The fifth disc in the series, Music from the Peterhouse Partbooks (BHCD1007), was selected by Gramophone magazine as the 2018 winner in the Gramophone Classical Music Awards Early Music category.

Blue Heron is a constituent organization of ArtsBoston and receives an annual Cultural Investment Portfolio grant from the Massachusetts Cultural Council, a state agency.

== Special projects ==
In January 2016, Blue Heron collaborated with the Boston-based string ensemble A Far Cry on a performance of Gabriel Fauré's Requiem; in the concert it also sang "Le Cantique des cantiques" for twelve voices by Jean-Yves Daniel-Lesur, composed in 1952.

Blue Heron has mounted several multimedia events, including "Capturing Music", in connection with the release of Thomas Forrest Kelly's book of the same name in 2014, and "Taking Apart the Partbooks" in 2017, which was related to its Peterhouse partbooks project. Also in 2017, in collaboration with Cleveland's Les Délices, it presented a multimedia production of Guillaume de Machaut's Remede de Fortune.

== Recordings ==
Blue Heron's recorded output on its own label includes a series of five CDs containing mostly world premiere recordings, Music From the Peterhouse Partbooks. The first disc was released in 2010 and the fifth in 2017; a five-CD boxed set of these discs, entitled The Lost Music of Canterbury, was released in September 2018. Other CDs include a disc of the music of Guillaume Du Fay, a live recording of English medieval Christmas music, a 2-CD set containing the world premiere recording of Cipriano de Rore's "I madrigali a cinque voci", and a CD of songs of Johannes Ockeghem (and others), which is the start of a series of recordings connected to the group's Ockeghem@600 project.

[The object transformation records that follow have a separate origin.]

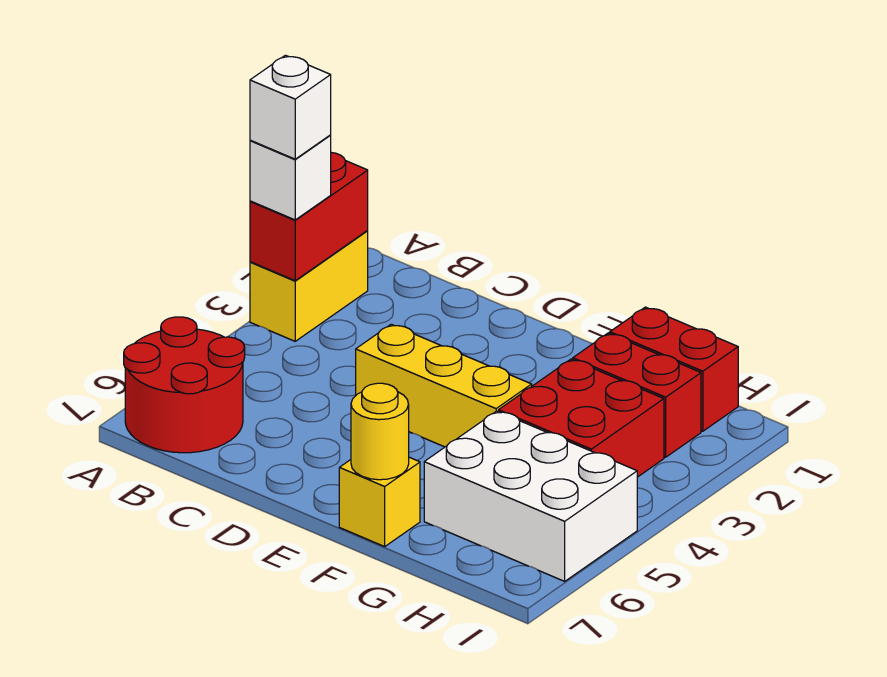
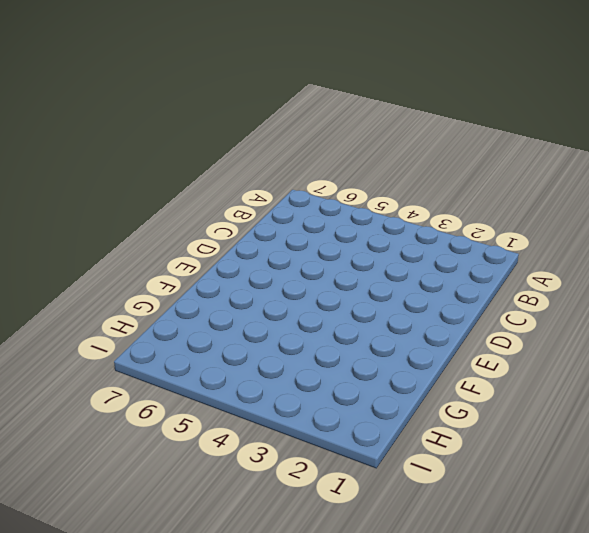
none -> yellow brick A2:A3 level 1
none -> red round brick A6:B7 level 1
none -> yellow brick D4:F4 level 1

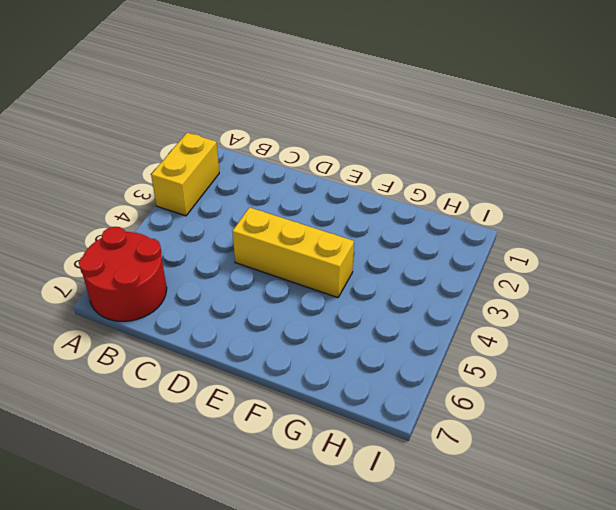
none -> yellow brick F7 level 1
none -> red brick G1:H1 level 1
none -> red brick G2:H2 level 1

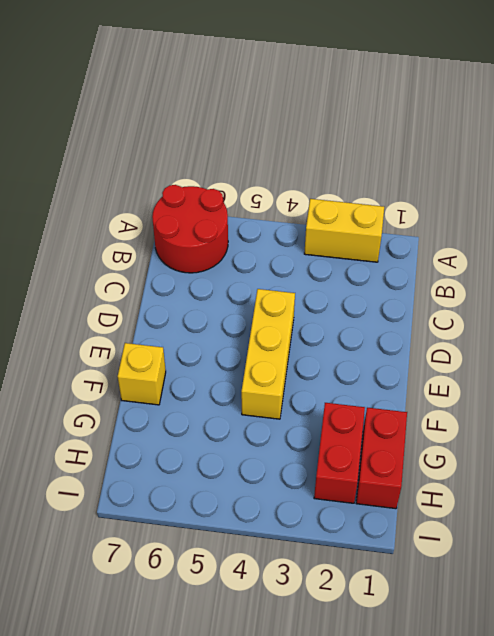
none -> red brick G3:H4 level 1
none -> white brick G5:I6 level 1
none -> red brick A2:A3 level 2

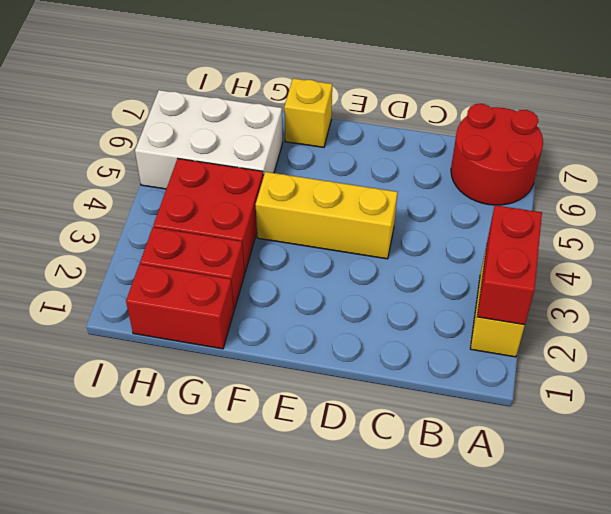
none -> yellow round brick F7 level 2
none -> white brick A3 level 3
none -> white brick A3 level 4

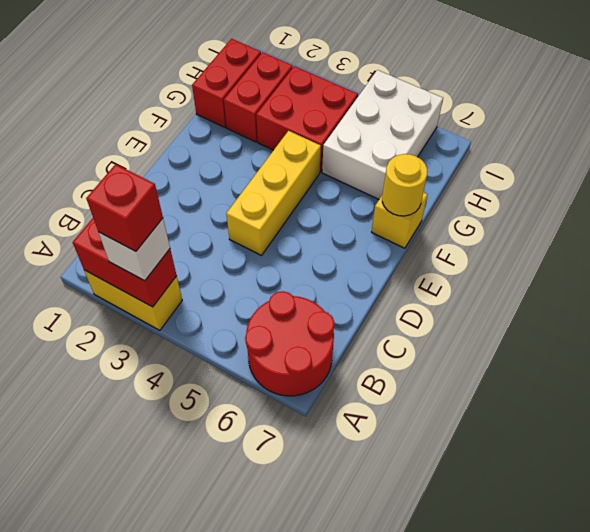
red brick A3 level 4 -> white brick A3 level 4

The ensemble also recorded a CD of music to accompany the book Capturing Music: The Story of Notation by Thomas Forrest Kelly.

Blue Heron recorded music composed by Tod Machover for "Vocal Vibrations", an experience offered at Le Laboratoire in Paris in 2014 and at Le Laboratoire's location in Cambridge, Massachusetts, in 2015.

== Discography ==

=== Full-length CDs and Sets===
- Guillaume Du Fay: Motets, Hymns, Chansons, Sanctus Papale (2007; BHCD1001)
- Hugh Aston: Three Marian Antiphons (Music from the Peterhouse Partbooks, Vol. 1) – (2010; BHCD1002)
- Nicholas Ludford: Missa Regnum mundi (Music from the Peterhouse Partbooks, Vol. 2) – (2012; BHCD1003)
- Nicholas Ludford: Missa Inclina cor meum (Music from the Peterhouse Partbooks, Vol. 3) – (2013; BHCD1004)
- Robert Jones: Missa Spes nostra (Music from the Peterhouse Partbooks, Vol. 4) – (2016; BHCD1005)
- Christmas in Medieval England (Live) – (2016; BHCD1006)
- Anonymous: Missa Sine nomine (Music from the Peterhouse Partbooks, Vol. 5) – (2017; BHCD1007)
- The Lost Music of Canterbury: Music from the Peterhouse Partbooks (5 CDs) – (2018; BHCD1008)
- Cipriano de Rore: I madrigali a cinque voci (2 CDs) – (2019; BHCD1009)
- Johannes Ockeghem: Complete Songs, Volume 1 – (2019; BHCD1010)
- Lessons from Nightingales: Songs of Sufi Mysteries, with Dünya – (2025; BHCD1015)

=== Other recordings ===
- "Taverner: Dum transisset sabbatum (II)", one-track single (2015; BHDR 2001)
- Companion CD for Capturing Music: The Story of Notation by Thomas Forrest Kelly (W. W. Norton, 2014; ISBN 978-0-393-06496-4; 17 tracks).
- Recordings for The Oxford Recorded Anthology of Western Music, edited by David J. Rothenberg and Robert R. Holzer (Oxford University Press, 2012; ISBN 978-0-199-76828-8): En mon cuer by Guillaume de Machaut and Oscellecto salvaggio by Jacopo de Bologna.